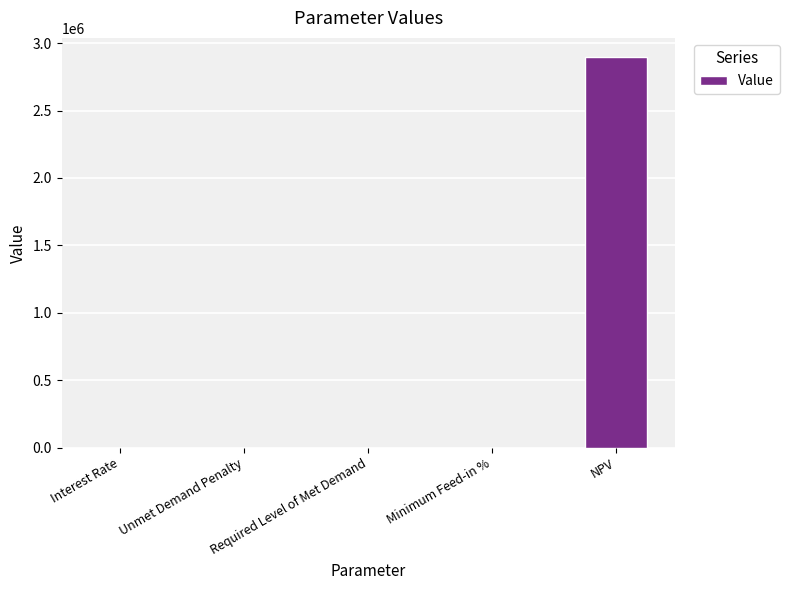

The chart shows a value of -1148499.9 at Unmet Demand Penalty. True or false?

False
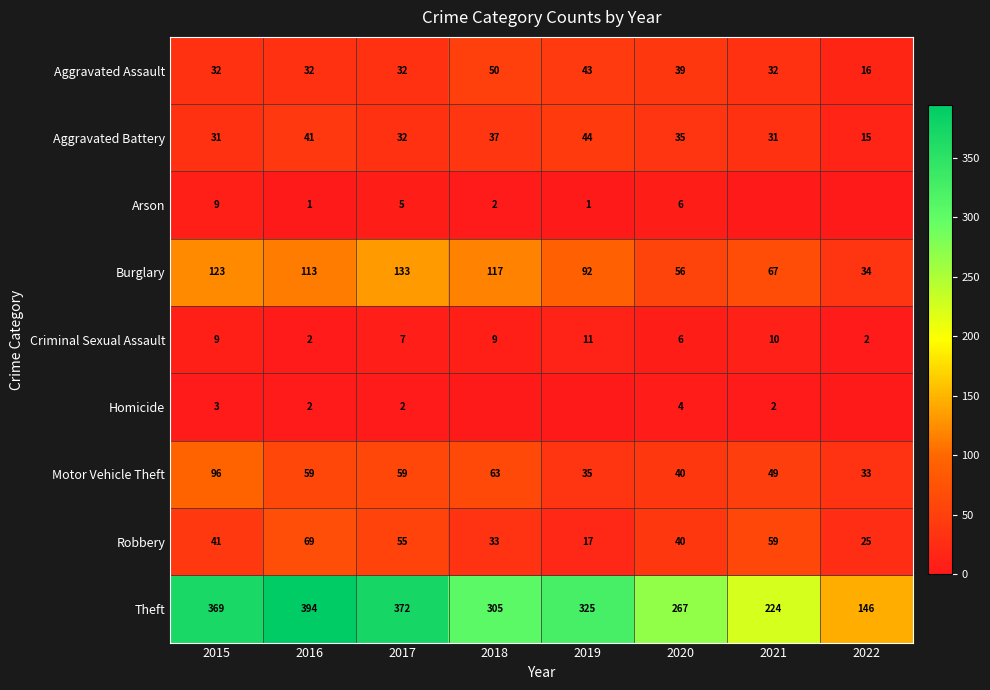

What is the difference between the highest and lowest values at 2016?

393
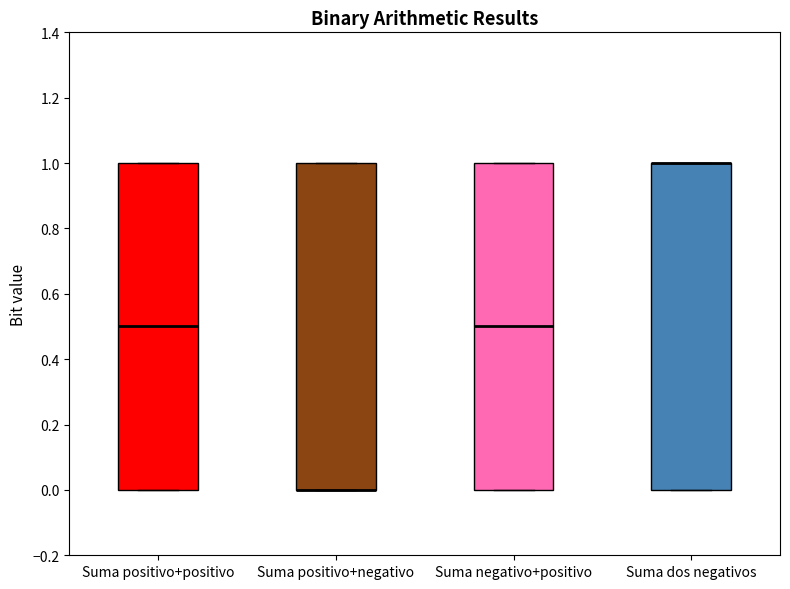

Reading left to right, read every box against the y-axis: the position of its median line, the range the box covers, and the ends of its whiskers. The values are not printed on the chart, so give them approximately, as read against the axis.

Suma positivo+positivo: median 0.5, box 0.0 to 1.0, whiskers 0.0 to 1.0
Suma positivo+negativo: median 0.0 (drawn on the box's lower edge), box 0.0 to 1.0, whiskers 0.0 to 1.0
Suma negativo+positivo: median 0.5, box 0.0 to 1.0, whiskers 0.0 to 1.0
Suma dos negativos: median 1.0 (drawn on the box's upper edge), box 0.0 to 1.0, whiskers 0.0 to 1.0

....................

Exercise prompt:
Please copy the data above word for word, leaving out the pictures.

Response:
The chart shows a value of -1148499.9 at Unmet Demand Penalty. True or false?

False

What is the difference between the highest and lowest values at 2016?

393

Reading left to right, read every box against the y-axis: the position of its median line, the range the box covers, and the ends of its whiskers. The values are not printed on the chart, so give them approximately, as read against the axis.

Suma positivo+positivo: median 0.5, box 0.0 to 1.0, whiskers 0.0 to 1.0
Suma positivo+negativo: median 0.0 (drawn on the box's lower edge), box 0.0 to 1.0, whiskers 0.0 to 1.0
Suma negativo+positivo: median 0.5, box 0.0 to 1.0, whiskers 0.0 to 1.0
Suma dos negativos: median 1.0 (drawn on the box's upper edge), box 0.0 to 1.0, whiskers 0.0 to 1.0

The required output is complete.